When companies adopt Agile, the debate always ends up being one of Kanban or Scrum. There’s one big problem in that for me; they’re both variations of workflow management (or project management), and neither offers any guidance on the engineering principles we should adopt. Extreme Programming did a little better because it was explicit about engineering practices. XP suggests teams should sit together, testing is at its core (TDD), as is pair-programming, along with continuous integration and many other capabilities. I echo many of these capabilities in the DevOps capability map.

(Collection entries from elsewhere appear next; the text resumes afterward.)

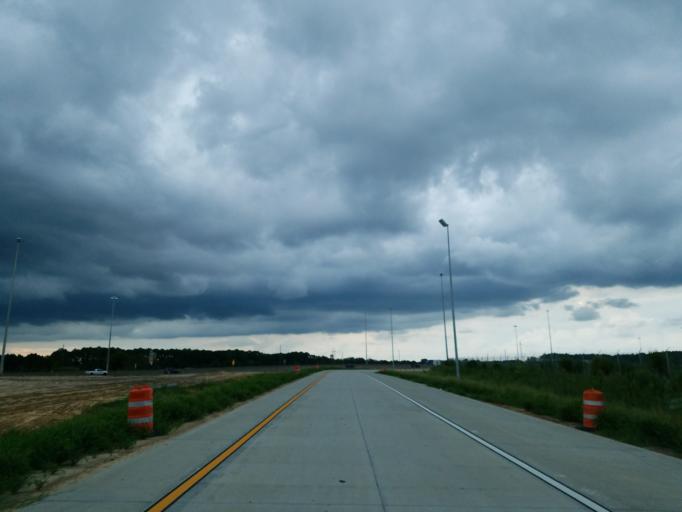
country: US
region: Georgia
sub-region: Tift County
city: Tifton
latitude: 31.5024
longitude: -83.5172
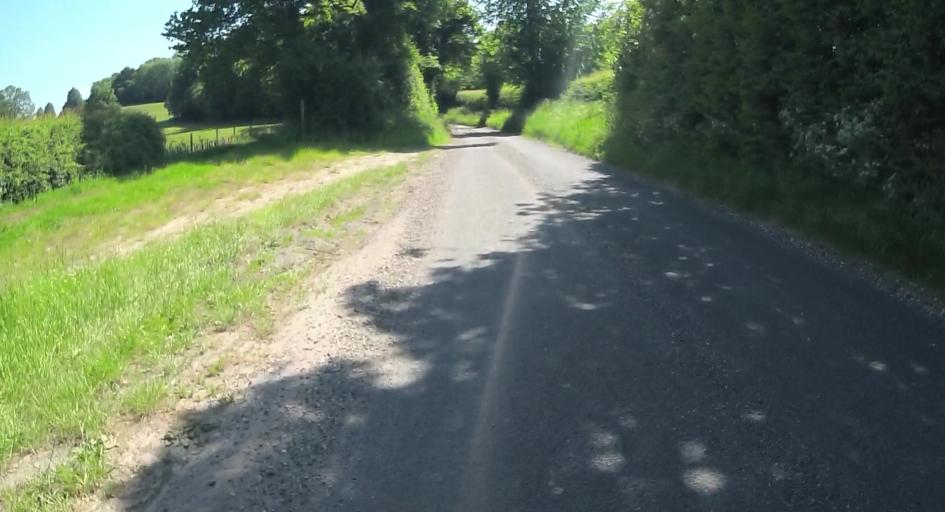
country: GB
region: England
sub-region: Hampshire
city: Kingsclere
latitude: 51.3282
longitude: -1.2899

Below are some things you should consider when adopting Agile.
Inverted test pyramid
If your test pyramid looks like the image above, you can guarantee that your next bottleneck will be QA (if it isn’t already). As developers complete their features in rapid succession, if there’s inadequate coverage at the lower levels of the pyramid, all you are doing is pushing the risk downstream (shift right). In an Agile team, QA is there to verify the acceptance criteria, then move on to the next issue. If you have no automated low-level tests, you will not have verified the functional behaviour in a repeatable way and are left to do it manually, or worse, skip it. This ultimately results in a high work in progress (WIP) count for QA and a development team that continues to pile up change. Kanban helps a little by limiting WIP, but it does not solve the “shift right” testing issue.
Pair programming isn’t for everyone. I like to put my headphones on and get in the flow - that works for me. The main driver for pair programming was not to solve problems faster (two brains and four eyes are better than one brain and two eyes), but rather to ensure no single person became a critical point of failure. Peer review has many benefits; it solves the two brains problem, can act as a change management process when backed by technology, and it’s a way of knowledge sharing. Make this a part of your workflow combined with pair programming to shorten the feedback cycles and improve quality.
Wait?! Two points on testing? Yes.
Agile teams favour iteration over lengthy solution design documents to arrive at the correct solution. This works well when you have changing requirements or early assumptions that prove to be incorrect. However, this lack of detailed design can lead to junior developers writing poorly designed code. The side effect of this is code that is hard to change and extend. TDD is proven to improve system design because code that is easy to test happens to have the same qualities of well-architected systems; they’re easy to maintain and change. I often find that people new to TDD absolutely hate it, but once they have delivered a few features using it, they often question how they ever did it any other way. Not convinced with the benefits of TDD, read this:: https://arxiv.org/ftp/arxiv/papers/1711/1711.05082.pdf
If you spend more than 30 minutes merging and running your tests, then you’re doing it wrong… and 30 minutes is conservative! Continuous integration is the process of regularly merging your code with the main line of code and validating functionality by running all of your tests simultaneously. Continuous integration is often confused with a continuous build, but it’s worth noting they are not the same. You are not doing continuous integration just because you run your tests when you commit code.
Watch this video from 9;33 for the proof;
Standards carry a negative undertone because they’re seen to be restrictive. However, standards take away some of the cognitive load of ensuring we all do things in the same way. In most cases, standards are automated and should form part of the delivery pipeline, minimising the burden to the developer. Many of the tools in circulation today help minimise bugs in code by encouraging best practice. Embrace standards, don’t fight them.
That was a whistle-stop tour of some foundations you should have embedded to make the Agile adoption more fruitful.